Complement: Designed: 14 officers; 214 enlisted. 2010: 17 officers; 198 enlisted.

Perry was initially classified as a patrol frigate (PF) but changed to a guided missile frigate (FFG) in June 1975 (when the larger guided missile “frigates” of the fifties and sixties were redesignated DDG and CG). That was the same month her keel had been laid at Bath Iron Works; she completed in 1977. Two years later, McInerney followed from the same yard, the second FIG-7 and the first “long-hull” ship (which became the sole US production version after Aubrey Fitch was laid down in 1981).

Inside the Danger Zone by Harold Wise

Two books describe the 1987 Exocet missile attack on Stark and the 1988 mining of Samuel B. Roberts in the Persian Gulf during the Iran-Iraq War.

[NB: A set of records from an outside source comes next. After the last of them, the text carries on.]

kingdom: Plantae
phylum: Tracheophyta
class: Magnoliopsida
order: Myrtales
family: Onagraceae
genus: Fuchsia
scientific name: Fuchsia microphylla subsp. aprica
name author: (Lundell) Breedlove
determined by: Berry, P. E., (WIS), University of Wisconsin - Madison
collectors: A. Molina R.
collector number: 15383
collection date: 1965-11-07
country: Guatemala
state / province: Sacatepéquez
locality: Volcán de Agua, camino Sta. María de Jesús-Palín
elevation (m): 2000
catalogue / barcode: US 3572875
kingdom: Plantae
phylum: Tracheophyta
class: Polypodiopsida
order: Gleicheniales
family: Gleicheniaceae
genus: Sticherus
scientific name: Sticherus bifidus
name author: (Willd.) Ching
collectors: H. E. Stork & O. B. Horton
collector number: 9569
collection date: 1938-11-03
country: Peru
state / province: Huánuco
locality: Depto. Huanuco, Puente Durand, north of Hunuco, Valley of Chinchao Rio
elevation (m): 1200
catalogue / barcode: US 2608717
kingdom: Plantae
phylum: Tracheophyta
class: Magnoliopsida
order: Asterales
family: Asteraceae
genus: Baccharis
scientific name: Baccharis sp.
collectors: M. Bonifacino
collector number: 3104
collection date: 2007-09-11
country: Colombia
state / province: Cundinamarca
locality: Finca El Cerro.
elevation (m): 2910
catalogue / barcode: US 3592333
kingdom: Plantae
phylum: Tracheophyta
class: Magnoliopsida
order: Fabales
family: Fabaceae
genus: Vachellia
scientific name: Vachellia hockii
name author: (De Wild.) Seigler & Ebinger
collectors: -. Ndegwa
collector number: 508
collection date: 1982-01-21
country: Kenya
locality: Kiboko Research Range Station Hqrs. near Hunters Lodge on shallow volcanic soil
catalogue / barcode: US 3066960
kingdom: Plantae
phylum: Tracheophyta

No Higher Honor by Bradley Peniston

Seventy-one “OHPs” were built. Through 1989, the US Navy commissioned 51 ships from three shipyards while foreign navies added 20 through 2004: six by the Royal Australian Navy, six by Spain and eight by Taiwan. Thirty of the US Navy ships completed with the long hull but 21 entered service with the short hull and were never modified. In addition to their ASW capabilites, strengths of the Perrys included their durability and their positive example of cost containment in construction. Early hull torsion weaknesses that resulted in cracking were resolved and, in the Persian Gulf during the closing stages of the 1980–1988 Iran-Iraq War, Stark and Samuel B. Roberts showed they could survive serious damage.

The FIG-7s were upgraded over time as older first-line destroyers and frigates were retired and when the last Knox decommissioned in 1994, they became the US Navy’s only operational frigate class. Then, burdened as they were with proprietary hard-wired electronics that left little room for growth, the US Navy began to phase out the short-hull ships (including Oliver Hazard Perry herself) rather than upgrade them. Over the next nine years, all 21 were sold to Turkey (8), Egypt (4), Poland (2), Bahrain (1) or otherwise retired—eight after US navy careers of 15 years or less (rivaling the Claud Jones class for brevity).

The year 2003 was significant for the Perrys in the US Navy: while the Turkish navy took possession of its last operational short-hull ship (Estocin) and Raytheon terminated support for the obsolete SM-1MR missile, it embarked on a program not only to remove the missile launchers from the 30 long-hull ships but to modernize them, reducing their cost of operation and extending their service lives to up to 40 years. Through 2009, still valued for their helicopter-delivered ASW capabilities, durability and seakeeping, with new-found margin for growth and no near-term prospect of being replaced, these Perrys remained active with the US Navy, either in commission or with the Naval Reserve Force.

Attrition resumed in 2010, when McInerney was decommissioned and transferred to Pakistan. Hawes was also decommissioned, followed in 2011 by Doyle and Jarrett and in 2012 by Boone, Stephen W. Groves, John L. Hall and Crommelin. Scheduled for decommissioning in 2013 are Underwood, Curts, Halyburton, Carr, Klakring, Robert G. Bradley and Reuben James, to be followed in 2014 by McClusky, Thatch, De Wert, Rentz and Nicholas. The remaining FFGs, Vandegrift, Taylor, Gary, Hawes, Ford, Elrod, Simpson, Samuel B. Roberts, Kauffman, Rodney M. Davis and Ingraham, are scheduled to decommission by the end of the decade.